• [TRECHO DO DOCUMENTO]
----------------------------------------
Vocês não vão acreditar no que aconteceu com o Lindley! Passando pelo que estava passando na cadeia em razão de uma acusação de contrabando de pau brasil, que, efetivamente, não existiu, agora acharam que ele também tinha comprado, ilegalmente ouro a situação ficara mesmo complicada, imagine se isto fosse mesmo verdade, aí o inglês jamais sairia do Brasil.
Mas vejamos como começou
esta estória do ouro
Por ocasião do apresamento o do
navio, a Comissão encontrou um embrulho em cima da minha mesa de trabalho,
contendo pequena quantidade de ouro em granetes, de mistura com areia côr de
ouro, que fora trazido por um morador de Pôrto Seguro. Isso despertou-lhes
forte curiosidade, e eu fui interrogado cerradamente a respeito do assunto. Não
fiz segredo algum da fonte de onde obtivera a amostra, mas declarei ignorar o
nome e a residência do indivíduo de quem a recebera, embora acreditasse que
fosse de uma povoação distante. A Comissão declarou-se disposta a descobrir o
homem insistiu em que eu empreendesse com ela uma viagem nesse propósito. Não
levantei qualquer objeção (sabendo que seria inútil), mas certo de que nada
lhes adiantaria se acaso encontrássemos o pobre diabo, o que, afortunadamente,
não aconteceu. Era noite, o intérprete veio informar-me de que eu teria de
acompanhar o desembargador e as demais pessoas, na manhã seguinte, devendo
estar pronto antes das cinco horas. (LINDLEY: 39).[1]
Vejam bem o que o homem
diz: “fui interrogado cerradamente a respeito do assunto”, o que se compreende
mesmo. Os portugueses não podiam ouvir falar em ouro, pedras preciosas,
qualquer coisa que tivesse muito valor, que eles ficavam doidinhos, e não iria
ser diferente com este achado no navio do inglês. Eles ficavam tão doidos que pareciam obnubilados.
Imagine sair atrás de alguém que ninguém sabia quem era, nem onde morava ou
podia ser localizado para que a pessoa dissesse onde tinha encontrado aquele
“ouro”.
Bom o fato é que, obnubilados
ou não, foram eles juntamente com o inglês, que como ele mesmo disse, não teve
qualquer opção, pois de nada adiantaria se recusar a acompanhá-los para
procurar o dito homem.
A ânsia era tanto que
marcaram para cinco horas do amanhã. Observe-se a comitiva que ia nessa
empreitada: “o desembargador” fazia parte dela. Explique-me o motivo do
desembargador deixar as suas funções para ir atrás de um homem desconhecido que
ofereceu ouro em pó ao inglês.
O estrangeiro, com
certeza, sabia do insucesso dessa busca, mas ele não decidia nada, só tinha de
obedecer, e assim, á hora marcada lá se vai LINDLEY juntamente com a comitiva.
Para ele, na verdade,
aquilo funcionaria como um passeio, uma oportunidade de sair da cela onde
ficava com a sua esposa, essa coitada, é que ficava mesmo dentro do quarto arranjado
para o casal, depois que eles saíram da podridão dos porões da masmorra. Imaginem
bem o padecimento dessa senhora, uma inglesa, que teve dinheiro suficiente para
ela e o marido terem uma nau, na qual tinham os seus aposentos compatíveis com
o status que tinham, possuindo empregados etc., etc., se vir agora dentro de
quatro paredes, sem poder sair, com uma ventilação péssima, cercada de pessoas
desconhecidas: não, essa não era uma boa vida para aquela senhora, que pasmem,
até o momento não sei o nome, porque nunca vi nos escritos do inglês.
----------------------------------------
• [MATERIAL]
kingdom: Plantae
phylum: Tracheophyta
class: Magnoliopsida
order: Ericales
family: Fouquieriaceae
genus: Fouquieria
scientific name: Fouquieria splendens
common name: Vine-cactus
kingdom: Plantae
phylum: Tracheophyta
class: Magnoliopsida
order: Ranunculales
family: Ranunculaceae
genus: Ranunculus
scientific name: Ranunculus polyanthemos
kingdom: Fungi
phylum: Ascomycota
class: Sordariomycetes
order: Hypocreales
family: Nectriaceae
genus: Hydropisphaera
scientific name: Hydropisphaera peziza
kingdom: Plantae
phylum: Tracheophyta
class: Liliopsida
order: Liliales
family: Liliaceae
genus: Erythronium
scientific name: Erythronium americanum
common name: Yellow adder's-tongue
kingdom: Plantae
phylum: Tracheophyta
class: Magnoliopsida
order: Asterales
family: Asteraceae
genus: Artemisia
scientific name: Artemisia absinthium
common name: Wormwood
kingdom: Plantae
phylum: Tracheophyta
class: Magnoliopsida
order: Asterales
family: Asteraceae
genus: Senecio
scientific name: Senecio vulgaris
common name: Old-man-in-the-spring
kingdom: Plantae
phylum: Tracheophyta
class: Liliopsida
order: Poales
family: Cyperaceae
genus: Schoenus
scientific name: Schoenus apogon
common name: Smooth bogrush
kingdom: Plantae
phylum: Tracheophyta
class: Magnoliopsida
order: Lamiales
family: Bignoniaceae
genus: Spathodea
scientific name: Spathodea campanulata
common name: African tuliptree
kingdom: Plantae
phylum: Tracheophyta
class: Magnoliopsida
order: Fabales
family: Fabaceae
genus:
----------------------------------------
• [ENUNCIADO] Transcreva sem alterações o trecho do documento, começando em "Imagine sair atrás" e seguindo até "o dito homem.". Os registros são um material à parte, independente do trecho do documento.

• [RESPOSTA]
Imagine sair atrás de alguém que ninguém sabia quem era, nem onde morava ou
podia ser localizado para que a pessoa dissesse onde tinha encontrado aquele
“ouro”.
Bom o fato é que, obnubilados
ou não, foram eles juntamente com o inglês, que como ele mesmo disse, não teve
qualquer opção, pois de nada adiantaria se recusar a acompanhá-los para
procurar o dito homem.